Bob and Ken's Excellent Adventure
Ken purchased a sailboat on the East coast of Florida. It was in dry dock in a Marina in Stuart, Florida. It's a 32 foot Catalina with radar and a lot of other sophisticated electronics.
Ken invited me to help him move it about 250 miles to his slip in Bradenton on the West Coast. The trip will prove to last five days.
The Okeechobee Waterway is a combination of rivers, canals, locks, bays and Lake Okeechobee that cuts 150 miles across Florida running generally east to west. The lake is about 35 miles wide. It is the second largest lake located entirely within the US.
The mosquitoes begin to swarm at twilight each night. We're on the edge of the Everglades as we motor four days along the waterway. One night we park in the intersection of a bunch of busy channels. The police come and politely suggest that we relocate.
We pass though five locks and get raised and lowered as much as 14 feet.
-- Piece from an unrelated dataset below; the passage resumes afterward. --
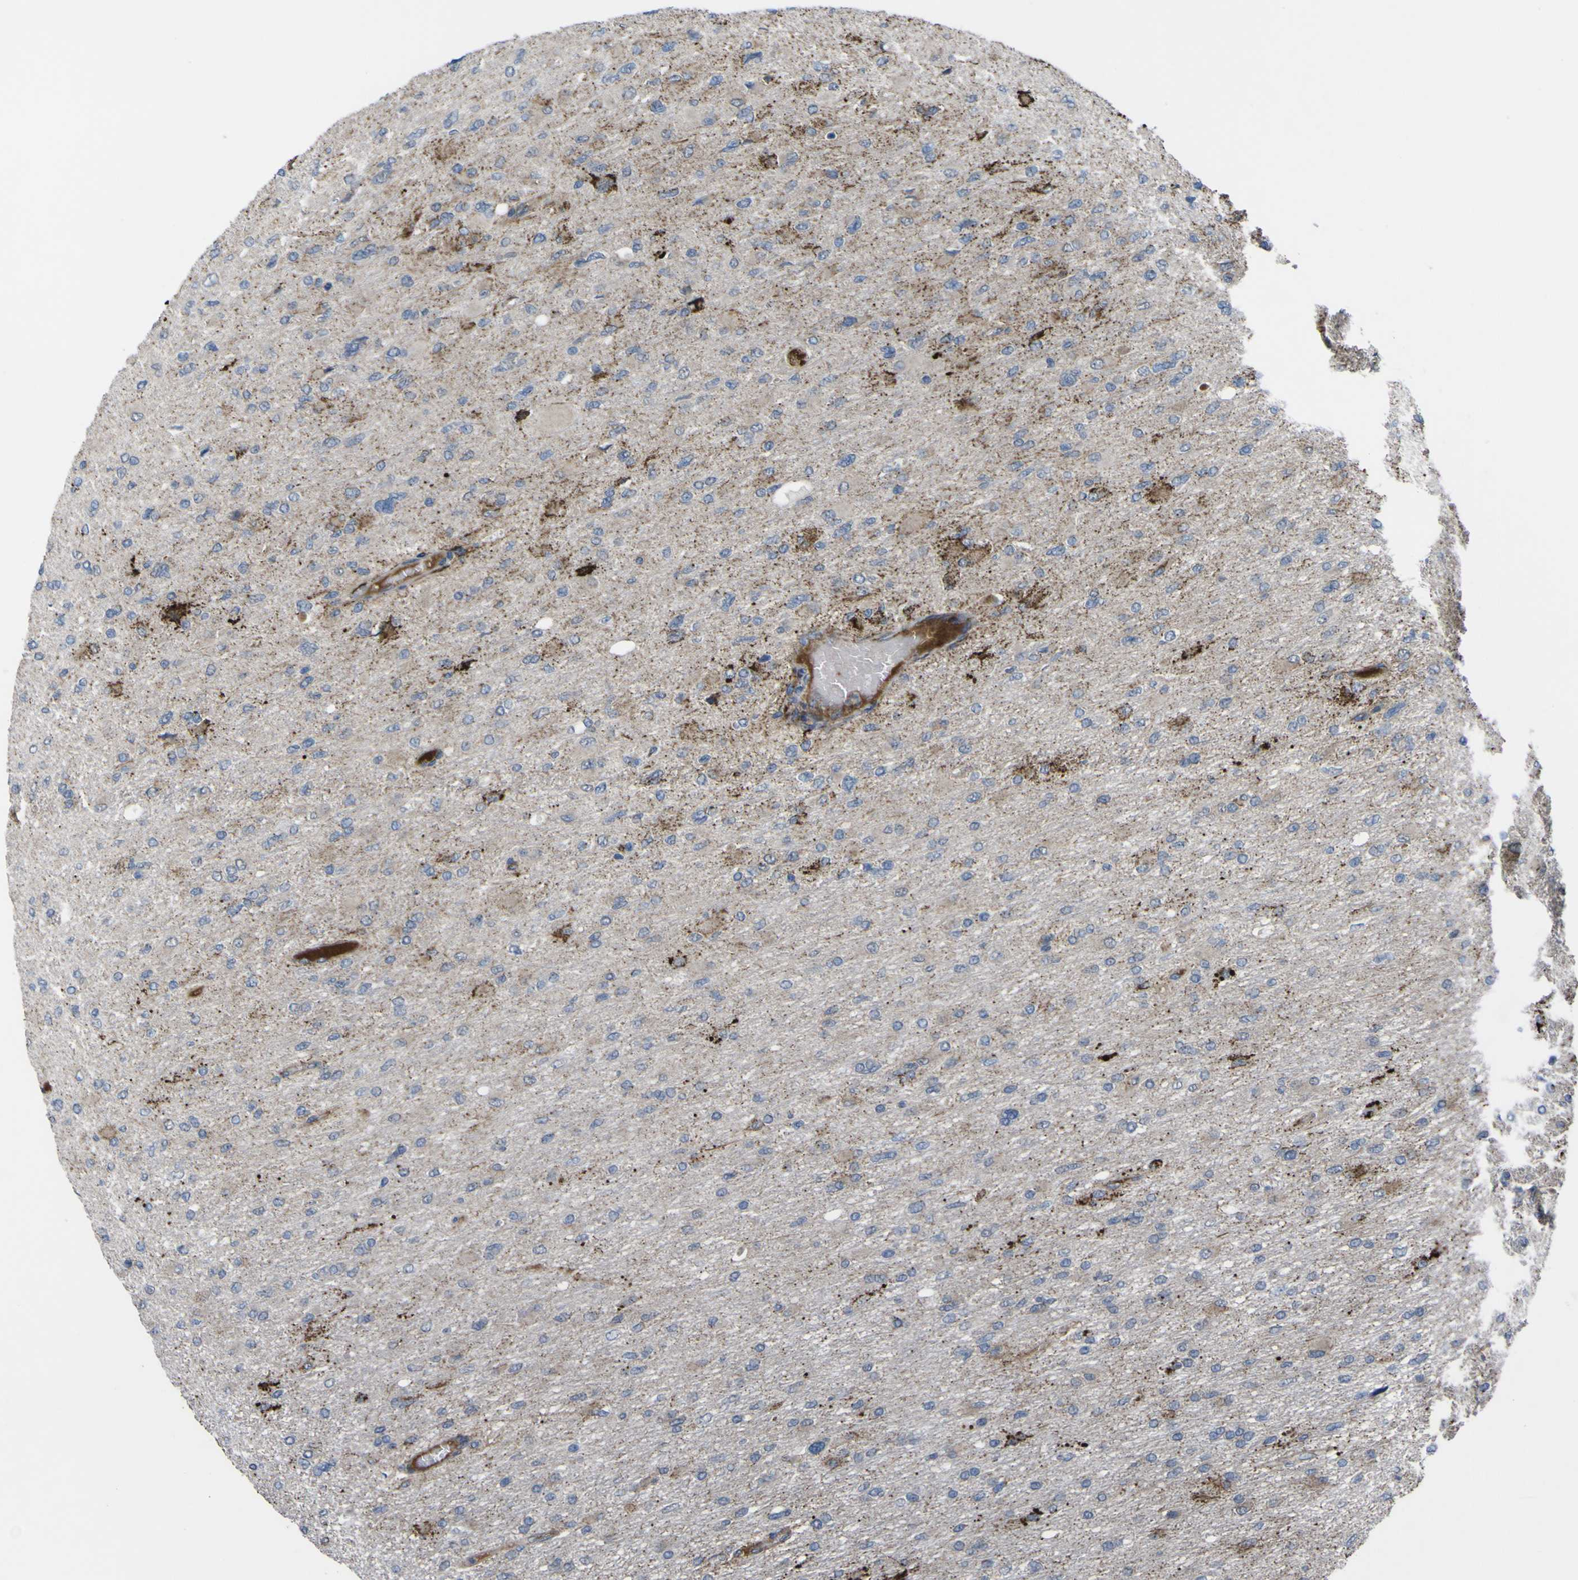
{"staining": {"intensity": "strong", "quantity": "<25%", "location": "cytoplasmic/membranous"}, "tissue": "glioma", "cell_type": "Tumor cells", "image_type": "cancer", "snomed": [{"axis": "morphology", "description": "Glioma, malignant, High grade"}, {"axis": "topography", "description": "Cerebral cortex"}], "caption": "A brown stain highlights strong cytoplasmic/membranous positivity of a protein in glioma tumor cells.", "gene": "GPLD1", "patient": {"sex": "female", "age": 36}}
My job is mostly to steer once in a while, move the fenders from port to starboard, wash dishes and help with the mooring lines.
Our first scare comes the 2nd day in the middle of lake Okeechobee. We've been motoring on the diesel for about 12 hours and the fuel gauge hasn't moved off full. We begin to suspect the the gauge is broken and wonder if we might be running dry.
We find a marina and refuel. It turns out that the diesel only burns half a gallon per hour at a cruising speed of six nautical miles per hour. The gauge hasn't moved much because the boat hasn't burned a lot of fuel.
There are many nice homes along the canal in the middle of nowhere.
We swim in the canal and later in the Gulf of Mexico. Ken is scrubbing stains off the boat during his swim time..
The second day we discover that the boat was purchased with a full holding tank and a completely clogged sewage system. Fortunately, Ken is very handy at problem solving and he gets all the lines unclogged. We get pumped out at the City docks in Fort Myers.
We pump out again and refuel in Sarasota at Marina Jacks after spending the night in Venice and sailing with the jib and main sail along the West coast.
We arrive in Bradenton at low tide and run aground in the shallow canal leading to Ken's boat slip. We spend four hours waiting for the tide to come back enough to raise us off the bottom.